WORK INSTRUCTIONS ::
All of the data needs to be reproduced with no alterations.

THE DATA ::
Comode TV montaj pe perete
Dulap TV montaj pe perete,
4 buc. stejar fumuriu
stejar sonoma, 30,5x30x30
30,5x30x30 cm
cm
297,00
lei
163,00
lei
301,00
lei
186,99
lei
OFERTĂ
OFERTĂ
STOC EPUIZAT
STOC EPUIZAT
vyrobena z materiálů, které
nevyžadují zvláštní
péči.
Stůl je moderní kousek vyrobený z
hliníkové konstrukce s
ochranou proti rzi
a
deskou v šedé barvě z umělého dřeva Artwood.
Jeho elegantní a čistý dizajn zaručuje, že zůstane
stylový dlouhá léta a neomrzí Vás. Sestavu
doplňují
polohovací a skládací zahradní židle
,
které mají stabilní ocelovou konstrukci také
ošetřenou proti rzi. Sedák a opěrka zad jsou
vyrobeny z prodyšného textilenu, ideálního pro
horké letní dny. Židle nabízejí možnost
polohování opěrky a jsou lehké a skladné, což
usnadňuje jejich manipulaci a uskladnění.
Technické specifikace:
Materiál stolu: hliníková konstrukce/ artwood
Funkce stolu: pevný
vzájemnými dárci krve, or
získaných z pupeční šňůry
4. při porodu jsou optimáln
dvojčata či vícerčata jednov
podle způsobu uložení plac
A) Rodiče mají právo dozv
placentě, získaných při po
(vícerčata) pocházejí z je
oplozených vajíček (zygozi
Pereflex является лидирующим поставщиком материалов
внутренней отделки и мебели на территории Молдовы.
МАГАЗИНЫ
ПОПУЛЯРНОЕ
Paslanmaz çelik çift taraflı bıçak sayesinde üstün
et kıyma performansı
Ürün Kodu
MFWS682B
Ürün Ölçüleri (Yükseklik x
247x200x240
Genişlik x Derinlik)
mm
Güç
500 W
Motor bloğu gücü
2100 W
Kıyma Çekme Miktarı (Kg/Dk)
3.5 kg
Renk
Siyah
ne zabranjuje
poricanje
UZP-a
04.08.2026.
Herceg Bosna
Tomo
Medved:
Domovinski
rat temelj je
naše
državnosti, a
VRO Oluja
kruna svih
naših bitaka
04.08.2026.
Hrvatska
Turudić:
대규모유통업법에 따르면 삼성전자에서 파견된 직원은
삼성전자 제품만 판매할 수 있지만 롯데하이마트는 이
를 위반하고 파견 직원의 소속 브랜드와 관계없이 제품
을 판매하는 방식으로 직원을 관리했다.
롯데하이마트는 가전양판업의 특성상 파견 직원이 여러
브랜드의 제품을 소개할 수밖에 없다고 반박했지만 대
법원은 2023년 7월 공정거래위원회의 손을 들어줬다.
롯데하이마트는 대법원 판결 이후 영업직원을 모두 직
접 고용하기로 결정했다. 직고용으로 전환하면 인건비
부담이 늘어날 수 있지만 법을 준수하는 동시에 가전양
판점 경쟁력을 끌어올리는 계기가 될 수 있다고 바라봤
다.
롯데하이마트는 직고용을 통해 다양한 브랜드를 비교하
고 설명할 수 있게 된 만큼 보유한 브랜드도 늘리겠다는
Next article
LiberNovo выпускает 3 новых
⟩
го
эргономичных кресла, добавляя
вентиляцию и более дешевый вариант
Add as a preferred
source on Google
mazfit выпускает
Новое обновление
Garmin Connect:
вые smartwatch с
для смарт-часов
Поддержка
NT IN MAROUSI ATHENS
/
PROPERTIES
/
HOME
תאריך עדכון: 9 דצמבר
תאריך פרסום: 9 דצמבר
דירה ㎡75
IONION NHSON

OUTPUT ::
Comode TV montaj pe perete
Dulap TV montaj pe perete,
4 buc. stejar fumuriu
stejar sonoma, 30,5x30x30
30,5x30x30 cm
cm
297,00
lei
163,00
lei
301,00
lei
186,99
lei
OFERTĂ
OFERTĂ
STOC EPUIZAT
STOC EPUIZAT
vyrobena z materiálů, které
nevyžadují zvláštní
péči.
Stůl je moderní kousek vyrobený z
hliníkové konstrukce s
ochranou proti rzi
a
deskou v šedé barvě z umělého dřeva Artwood.
Jeho elegantní a čistý dizajn zaručuje, že zůstane
stylový dlouhá léta a neomrzí Vás. Sestavu
doplňují
polohovací a skládací zahradní židle
,
které mají stabilní ocelovou konstrukci také
ošetřenou proti rzi. Sedák a opěrka zad jsou
vyrobeny z prodyšného textilenu, ideálního pro
horké letní dny. Židle nabízejí možnost
polohování opěrky a jsou lehké a skladné, což
usnadňuje jejich manipulaci a uskladnění.
Technické specifikace:
Materiál stolu: hliníková konstrukce/ artwood
Funkce stolu: pevný
vzájemnými dárci krve, or
získaných z pupeční šňůry
4. při porodu jsou optimáln
dvojčata či vícerčata jednov
podle způsobu uložení plac
A) Rodiče mají právo dozv
placentě, získaných při po
(vícerčata) pocházejí z je
oplozených vajíček (zygozi
Pereflex является лидирующим поставщиком материалов
внутренней отделки и мебели на территории Молдовы.
МАГАЗИНЫ
ПОПУЛЯРНОЕ
Paslanmaz çelik çift taraflı bıçak sayesinde üstün
et kıyma performansı
Ürün Kodu
MFWS682B
Ürün Ölçüleri (Yükseklik x
247x200x240
Genişlik x Derinlik)
mm
Güç
500 W
Motor bloğu gücü
2100 W
Kıyma Çekme Miktarı (Kg/Dk)
3.5 kg
Renk
Siyah
ne zabranjuje
poricanje
UZP-a
04.08.2026.
Herceg Bosna
Tomo
Medved:
Domovinski
rat temelj je
naše
državnosti, a
VRO Oluja
kruna svih
naših bitaka
04.08.2026.
Hrvatska
Turudić:
대규모유통업법에 따르면 삼성전자에서 파견된 직원은
삼성전자 제품만 판매할 수 있지만 롯데하이마트는 이
를 위반하고 파견 직원의 소속 브랜드와 관계없이 제품
을 판매하는 방식으로 직원을 관리했다.
롯데하이마트는 가전양판업의 특성상 파견 직원이 여러
브랜드의 제품을 소개할 수밖에 없다고 반박했지만 대
법원은 2023년 7월 공정거래위원회의 손을 들어줬다.
롯데하이마트는 대법원 판결 이후 영업직원을 모두 직
접 고용하기로 결정했다. 직고용으로 전환하면 인건비
부담이 늘어날 수 있지만 법을 준수하는 동시에 가전양
판점 경쟁력을 끌어올리는 계기가 될 수 있다고 바라봤
다.
롯데하이마트는 직고용을 통해 다양한 브랜드를 비교하
고 설명할 수 있게 된 만큼 보유한 브랜드도 늘리겠다는
Next article
LiberNovo выпускает 3 новых
⟩
го
эргономичных кресла, добавляя
вентиляцию и более дешевый вариант
Add as a preferred
source on Google
mazfit выпускает
Новое обновление
Garmin Connect:
вые smartwatch с
для смарт-часов
Поддержка
NT IN MAROUSI ATHENS
/
PROPERTIES
/
HOME
תאריך עדכון: 9 דצמבר
תאריך פרסום: 9 דצמבר
דירה ㎡75
IONION NHSON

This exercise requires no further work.